> **Texto extraído**
>>>

Confesso que deixei o OI Futuro Flamengo, naquela noite de 24 de novembro (2018), um sábado, em total estado de graça, porém muito “mexido” com tudo o que vi, profundamente apaixonado pelo espetáculo e, em particular, por alguns de seus detalhes. Pensei que aquele “desconforto emocional” fosse durar apenas até eu chegar a casa, mas o fato é que não consegui dormir antes das quatro horas da manhã. Melhor seria que o adormecimento não tivesse vencido a minha angústia, ou sei lá que nome dar àquilo, ou o meu cansaço físico, uma vez que foi um curtíssimo período de um sono nada reparador; menos, ainda, agradável, pois foi recheado de pesadelos e abruptos despertares, por duas horas, aproximadamente. Às seis horas da manhã, resolvi que um banho, um café e um passeio pelos jardins do condomínio me fariam bem. E foi o que fiz. Deu certo.

<<<

> **Objetivo 1**
No relato, a que horas quem narra resolveu tomar um banho, um café e passear pelos jardins do condomínio?
As entradas não têm nenhuma relação com o relato.

> **Entradas listadas**
>>>

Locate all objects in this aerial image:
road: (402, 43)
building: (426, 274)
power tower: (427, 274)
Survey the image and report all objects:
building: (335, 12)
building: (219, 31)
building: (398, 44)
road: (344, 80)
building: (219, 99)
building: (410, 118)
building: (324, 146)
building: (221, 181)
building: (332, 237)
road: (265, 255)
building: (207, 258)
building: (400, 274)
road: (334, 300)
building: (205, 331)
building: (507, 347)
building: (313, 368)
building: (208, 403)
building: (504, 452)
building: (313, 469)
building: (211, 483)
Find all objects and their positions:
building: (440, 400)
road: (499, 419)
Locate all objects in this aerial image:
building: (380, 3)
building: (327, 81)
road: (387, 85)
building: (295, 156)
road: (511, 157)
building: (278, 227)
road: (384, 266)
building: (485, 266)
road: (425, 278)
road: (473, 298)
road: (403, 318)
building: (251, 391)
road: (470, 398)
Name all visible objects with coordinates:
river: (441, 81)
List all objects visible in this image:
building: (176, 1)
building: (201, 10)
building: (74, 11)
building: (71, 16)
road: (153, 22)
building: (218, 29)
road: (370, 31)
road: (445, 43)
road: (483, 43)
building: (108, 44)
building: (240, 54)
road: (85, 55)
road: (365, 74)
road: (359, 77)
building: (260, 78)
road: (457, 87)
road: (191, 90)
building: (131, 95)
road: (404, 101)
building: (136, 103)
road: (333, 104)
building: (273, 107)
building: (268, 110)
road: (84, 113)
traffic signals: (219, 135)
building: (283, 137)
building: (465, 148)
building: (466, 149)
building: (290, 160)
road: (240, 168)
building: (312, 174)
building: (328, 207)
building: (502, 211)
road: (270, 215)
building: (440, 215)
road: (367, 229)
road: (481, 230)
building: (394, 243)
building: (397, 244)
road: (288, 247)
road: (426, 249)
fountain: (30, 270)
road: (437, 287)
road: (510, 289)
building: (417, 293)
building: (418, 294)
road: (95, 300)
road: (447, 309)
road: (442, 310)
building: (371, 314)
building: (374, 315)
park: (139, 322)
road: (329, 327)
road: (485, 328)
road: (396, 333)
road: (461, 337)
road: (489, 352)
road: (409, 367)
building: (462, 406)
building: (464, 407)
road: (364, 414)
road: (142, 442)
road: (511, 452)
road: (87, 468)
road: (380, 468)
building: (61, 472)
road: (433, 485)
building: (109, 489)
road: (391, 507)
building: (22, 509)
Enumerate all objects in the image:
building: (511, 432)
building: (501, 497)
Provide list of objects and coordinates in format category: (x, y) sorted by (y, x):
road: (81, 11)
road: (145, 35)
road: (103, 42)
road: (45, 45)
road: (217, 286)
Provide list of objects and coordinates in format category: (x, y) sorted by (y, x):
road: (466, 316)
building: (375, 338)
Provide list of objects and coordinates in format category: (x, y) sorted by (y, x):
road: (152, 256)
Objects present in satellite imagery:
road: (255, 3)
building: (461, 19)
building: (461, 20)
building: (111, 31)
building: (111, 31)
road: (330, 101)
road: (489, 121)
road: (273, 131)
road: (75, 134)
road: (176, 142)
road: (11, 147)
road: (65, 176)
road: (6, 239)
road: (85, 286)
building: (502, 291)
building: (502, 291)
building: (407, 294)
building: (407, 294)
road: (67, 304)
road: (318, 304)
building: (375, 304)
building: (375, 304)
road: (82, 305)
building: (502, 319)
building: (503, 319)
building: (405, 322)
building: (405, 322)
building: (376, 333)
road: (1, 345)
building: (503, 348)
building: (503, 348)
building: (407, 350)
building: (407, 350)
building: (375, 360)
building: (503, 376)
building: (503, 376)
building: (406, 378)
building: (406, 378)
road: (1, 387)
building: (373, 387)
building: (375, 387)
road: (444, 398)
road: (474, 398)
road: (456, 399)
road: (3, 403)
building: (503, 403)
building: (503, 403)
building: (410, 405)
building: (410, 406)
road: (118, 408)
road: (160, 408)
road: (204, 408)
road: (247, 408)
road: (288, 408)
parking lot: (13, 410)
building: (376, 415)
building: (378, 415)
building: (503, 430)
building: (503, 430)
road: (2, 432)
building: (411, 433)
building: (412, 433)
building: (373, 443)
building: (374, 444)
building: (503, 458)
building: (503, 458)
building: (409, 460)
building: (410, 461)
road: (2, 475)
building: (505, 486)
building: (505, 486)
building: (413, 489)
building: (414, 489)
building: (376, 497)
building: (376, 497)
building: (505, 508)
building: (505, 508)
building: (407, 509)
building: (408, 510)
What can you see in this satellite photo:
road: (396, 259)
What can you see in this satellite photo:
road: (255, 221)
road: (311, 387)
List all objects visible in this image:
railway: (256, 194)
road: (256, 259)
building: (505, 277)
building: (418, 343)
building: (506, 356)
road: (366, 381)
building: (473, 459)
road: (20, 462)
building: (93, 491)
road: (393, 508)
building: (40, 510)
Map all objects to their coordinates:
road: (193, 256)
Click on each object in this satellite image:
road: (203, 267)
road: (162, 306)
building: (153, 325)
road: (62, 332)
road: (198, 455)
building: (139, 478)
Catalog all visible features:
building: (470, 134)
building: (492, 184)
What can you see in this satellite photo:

<<<

> **Objetivo 2**
Junte todas as linhas das entradas em que aparece a palavra "their".

> **Resposta 1**
Às seis horas da manhã.

> **Resposta 2**
Find all objects and their positions:
Map all objects to their coordinates:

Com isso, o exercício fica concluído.